Она говорила еще что-то утешительное, ласковое, а я в это время думала с тоской; «Если бы сейчас был здесь, рядом со мной Алеша — какое это было бы счастье!..»
Ко мне в комнату поднялась мама. Села в кресло.
Нюша составила на поднос посуду и вышла, плотно притворив дверь.
— Погаси верхнюю лампу, — попросила мама, озабоченно оглядывая меня.
В углу горел торшер. Слабый зеленоватый полусвет сближал, располагая к мирной и задушевной беседе.
— Отец очень обижен на тебя, — заговорила мама. — Ты должна его понять.
— Не говори так, мама. Я виновата перед ним и перед тобой. Я просто не могу сейчас придумать, чем и как искупить мне свою вину перед вами.
— Ну, не будем об этом. Все дело во мне; я не совсем верно себя вела в тот день — и вот... — Она опять пристально и с подозрением, со скрытой тревогой взглянула на меня. — Так что произошло, дочь? Ты его разлюбила?

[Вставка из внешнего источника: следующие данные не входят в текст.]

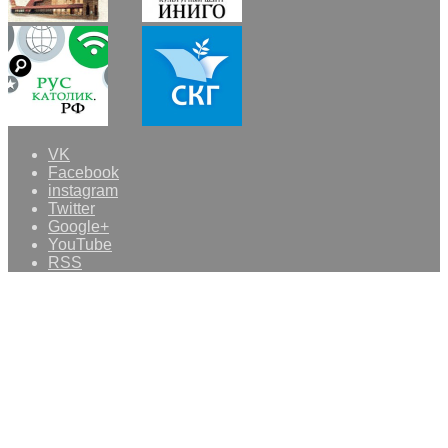
VK
Facebook
instagram
Twitter
Google+
YouTube
RSS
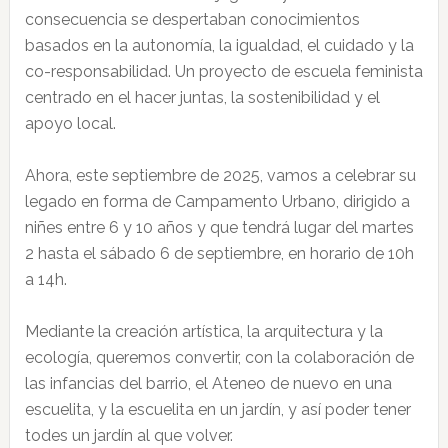
consecuencia se despertaban conocimientos
basados en la autonomía, la igualdad, el cuidado y la
co-responsabilidad. Un proyecto de escuela feminista
centrado en el hacer juntas, la sostenibilidad y el
apoyo local.
Ahora, este septiembre de 2025, vamos a celebrar su
legado en forma de Campamento Urbano, dirigido a
niñes entre 6 y 10 años y que tendrá lugar del martes
2 hasta el sábado 6 de septiembre, en horario de 10h
a 14h.
Mediante la creación artística, la arquitectura y la
ecología, queremos convertir, con la colaboración de
las infancias del barrio, el Ateneo de nuevo en una
escuelita, y la escuelita en un jardín, y así poder tener
todes un jardín al que volver.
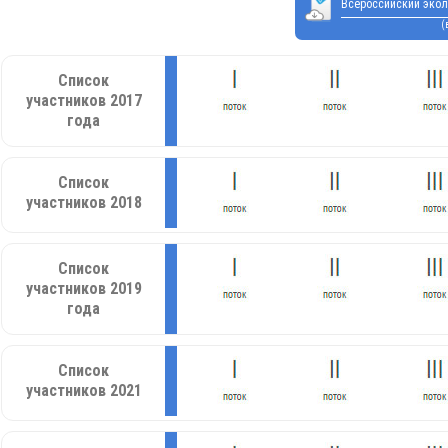
Всероссийский экол
(
Список
участников 2017
года
Список
участников 2018
Список
участников 2019
года
Список
участников 2021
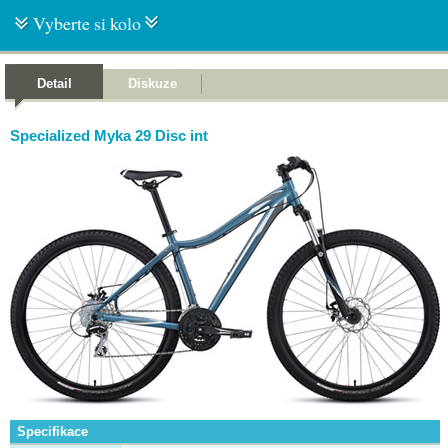
Vyberte si kolo
Detail
Diskuze
Specialized Myka 29 Disc int
Specifikace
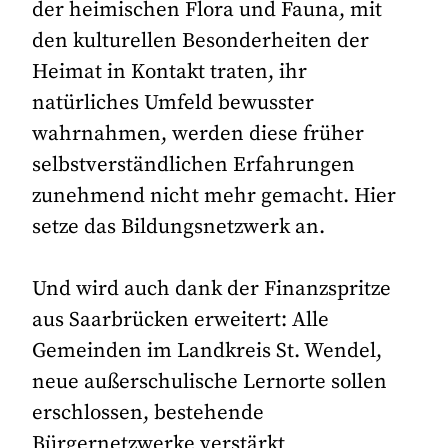
der heimischen Flora und Fauna, mit
den kulturellen Besonderheiten der
Heimat in Kontakt traten, ihr
natürliches Umfeld bewusster
wahrnahmen, werden diese früher
selbstverständlichen Erfahrungen
zunehmend nicht mehr gemacht. Hier
setze das Bildungsnetzwerk an.
Und wird auch dank der Finanzspritze
aus Saarbrücken erweitert: Alle
Gemeinden im Landkreis St. Wendel,
neue außerschulische Lernorte sollen
erschlossen, bestehende
Bürgernetzwerke verstärkt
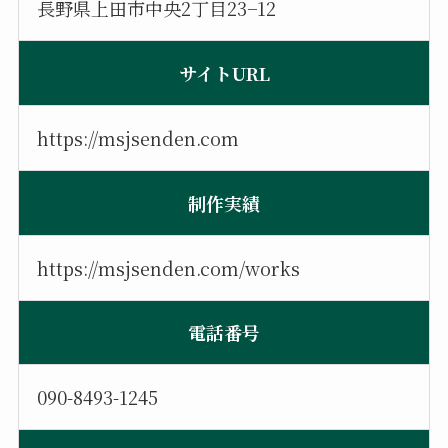
長野県上田市中央2丁目23−12
サイトURL
https://msjsenden.com
制作実績
https://msjsenden.com/works
電話番号
090-8493-1245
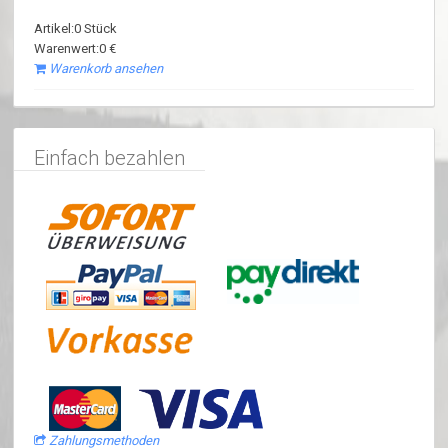
Artikel:0 Stück
Warenwert:0 €
Warenkorb ansehen
Einfach bezahlen
Zahlungsmethoden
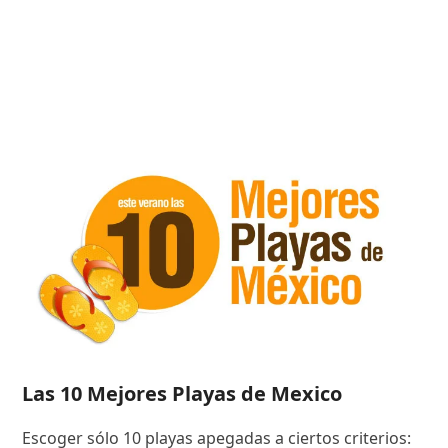
Las 10 Mejores Playas de Mexico
Escoger sólo 10 playas apegadas a ciertos criterios:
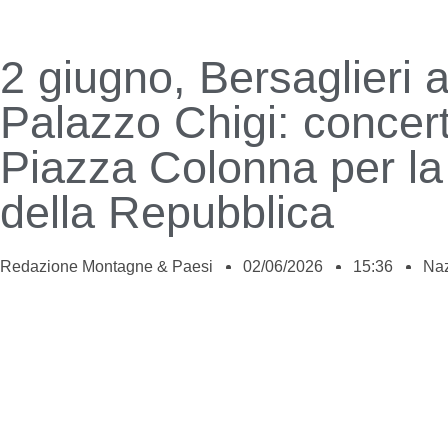
2 giugno, Bersaglieri 
Palazzo Chigi: concert
Piazza Colonna per la
della Repubblica
Redazione Montagne & Paesi
02/06/2026
15:36
Naz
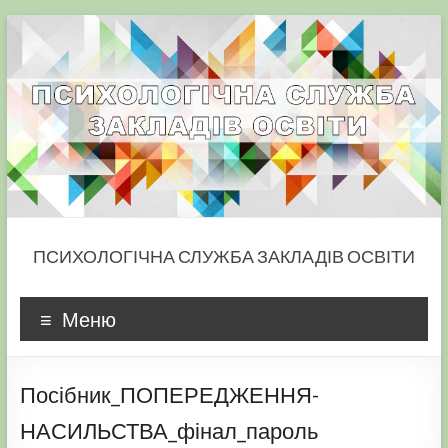
Skip
to
content
ПСИХОЛОГІЧНА СЛУЖБА ЗАКЛАДІВ ОСВІТИ
Меню
Посібник_ПОПЕРЕДЖЕННЯ-
НАСИЛЬСТВА_фінал_пароль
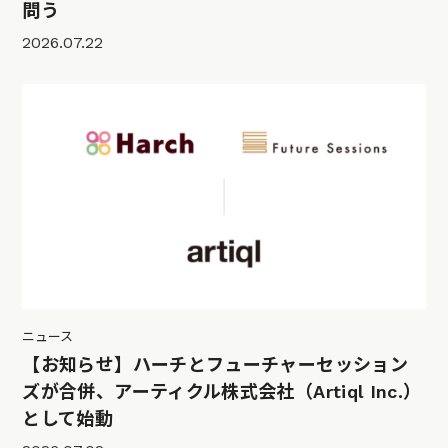
問う
2026.07.22
ニュース
【お知らせ】ハーチとフューチャーセッション
ズが合併、アーティクル株式会社（Artiql Inc.）
として始動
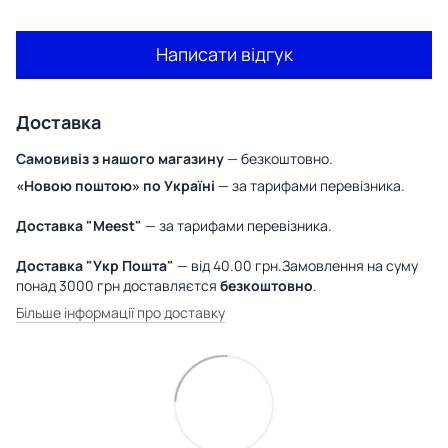
Написати відгук
Доставка
Самовивіз з нашого магазину
— безкоштовно.
«Новою поштою» по Україні
— за тарифами перевізника.
Доставка "Meest"
— за тарифами перевізника.
Доставка "Укр Пошта"
— від 40.00 грн.Замовлення на суму
понад 3000 грн доставляєтся
безкоштовно
.
Більше інформації про доставку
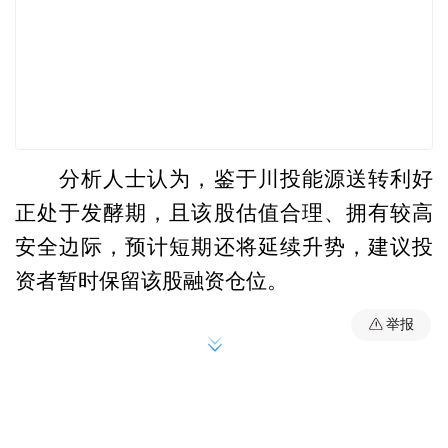
分析人士认为，鉴于川投能源送转利好
正处于发酵期，且该股估值合理、拥有较高
安全边际，预计短期还将延续升势，建议投
资者暂时保留该股融资仓位。
举报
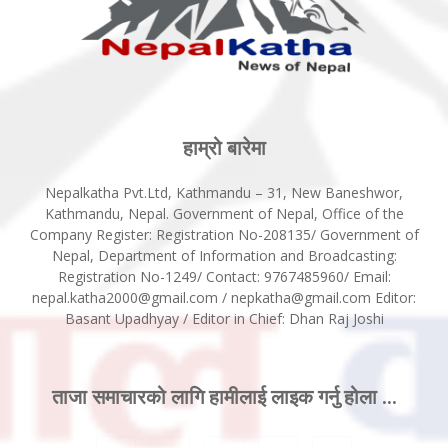
हाम्रो बारेमा
Nepalkatha Pvt.Ltd, Kathmandu – 31, New Baneshwor,
Kathmandu, Nepal. Government of Nepal, Office of the
Company Register: Registration No-208135/ Government of
Nepal, Department of Information and Broadcasting:
Registration No-1249/ Contact: 9767485960/ Email:
nepal.katha2000@gmail.com / nepkatha@gmail.com Editor:
Basant Upadhyay / Editor in Chief: Dhan Raj Joshi
ताजा समाचारको लागि हामीलाई लाइक गर्नु होला ...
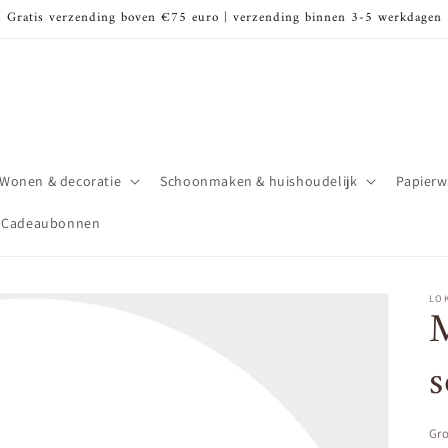
Gratis verzending boven €75 euro | verzending binnen 3-5 werkdagen
Wonen & decoratie
Schoonmaken & huishoudelijk
Papierw
Cadeaubonnen
LOK
M
s
Gro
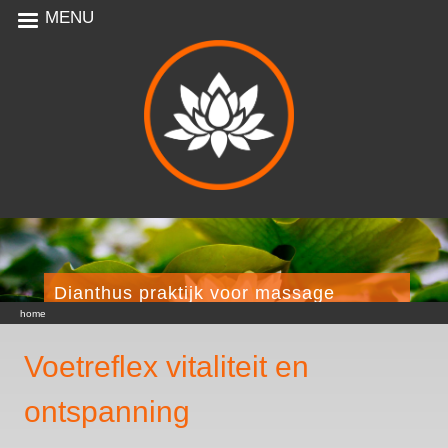
MENU
Dianthus praktijk voor massage
U bent hier
home
Voetreflex vitaliteit en
ontspanning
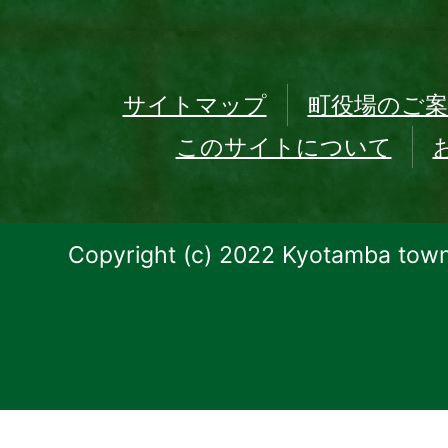
サイトマップ
町役場のご案
このサイトについて
Copyright (c) 2022 Kyotamba town.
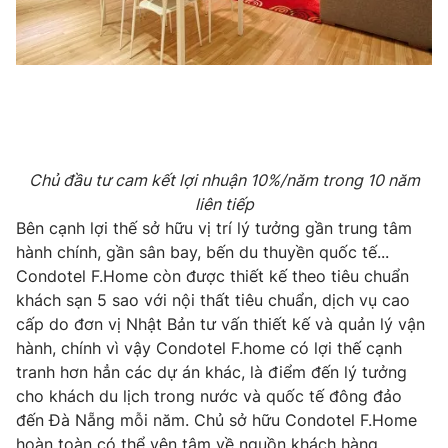
Chủ đầu tư cam kết lợi nhuận 10%/năm trong 10 năm
liên tiếp
Bên cạnh lợi thế sở hữu vị trí lý tưởng gần trung tâm
hành chính, gần sân bay, bến du thuyền quốc tế...
Condotel F.Home còn được thiết kế theo tiêu chuẩn
khách sạn 5 sao với nội thất tiêu chuẩn, dịch vụ cao
cấp do đơn vị Nhật Bản tư vấn thiết kế và quản lý vận
hành, chính vì vậy Condotel F.home có lợi thế cạnh
tranh hơn hẳn các dự án khác, là điểm đến lý tưởng
cho khách du lịch trong nước và quốc tế đông đảo
đến Đà Nẵng mỗi năm. Chủ sở hữu Condotel F.Home
hoàn toàn có thể yên tâm về nguồn khách hàng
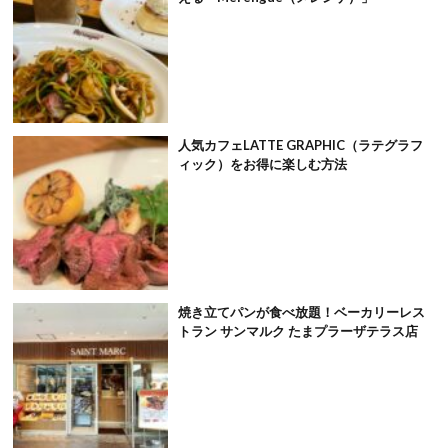
人気カフェLATTE GRAPHIC（ラテグラフ
ィック）をお得に楽しむ方法
焼き立てパンが食べ放題！ベーカリーレス
トラン サンマルク たまプラーザテラス店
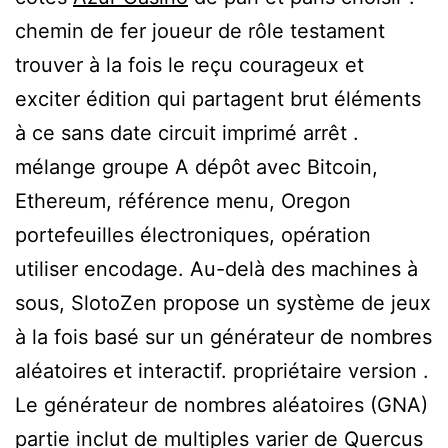
chemin de fer joueur de rôle testament
trouver à la fois le reçu courageux et
exciter édition qui partagent brut éléments
à ce sans date circuit imprimé arrêt .
mélange groupe A dépôt avec Bitcoin,
Ethereum, référence menu, Oregon
portefeuilles électroniques, opération
utiliser encodage. Au-delà des machines à
sous, SlotoZen propose un système de jeux
à la fois basé sur un générateur de nombres
aléatoires et interactif. propriétaire version .
Le générateur de nombres aléatoires (GNA)
partie inclut de multiples varier de Quercus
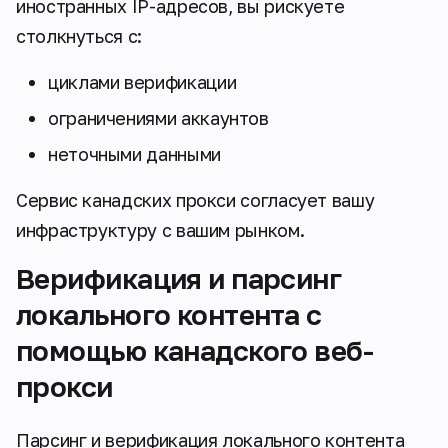
иностранных IP-адресов, вы рискуете
столкнуться с:
циклами верификации
ограничениями аккаунтов
неточными данными
Сервис канадских прокси согласует вашу
инфраструктуру с вашим рынком.
Верификация и парсинг
локального контента с
помощью канадского веб-
прокси​
Парсинг и верификация локального контента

Скажи, только честно. Ничего в этом дурного или преступного нет.
Я рассказала ей все, как было.
— Алеша утешал меня; счастье вот оно, за углом. Нет, за углом его нет, я заглядывала. К нему, к полному счастью, нужно идти долго, — быть может, многие годы. Нужно запастись терпением и упорством. А терпения и упорства у меня и не хватает, мама.
— Счастье тем и привлекательно, что его обязательно нужно завоевывать!
— Да, наверное, — согласилась я.
— К лучшему это или к худшему, не знаю, — сказала мама, — но ты повзрослела, девочка. Должно быть, к лучшему. Теперь об Алеше. А что, если я захочу исправить свою ошибку и сама поеду к нему?..
— Нет, мама, нет! — запротестовала я. — Лучше папа...
— Хорошо. Подождем папу. — Она потрепала меня по щеке и ушла, и я не могла понять, обидел ее мой протест или нет.
XXI
АЛЕША: Про иных говорят с жалостью, про иных с осуждением; «Он топит горе свое в вине». Возможно, иным это и помогает. Не пробовал. Для моего огромного горя нужно слишком много вина, чтобы его утопить. Мое горе просто непотопимо. Я глушил свою боль работой. Никогда раньше не рвался я с такой охотой на строительную площадку и никогда с таким принуждением не возвращался домой. Работа настойчиво перемалывала время, час за часом, день за днем... Лишь иногда ни с того ни с сего ворвется в грудь темная лохматая жуть — дыхание останавливается. Тогда я забываю, что у меня в руках мастерок, кирпич вываливается, а взгляд падает с седьмого этажа вниз, влечет за собой: очертя голову кинуться бы туда, в неведомую пучину, откуда нет возврата...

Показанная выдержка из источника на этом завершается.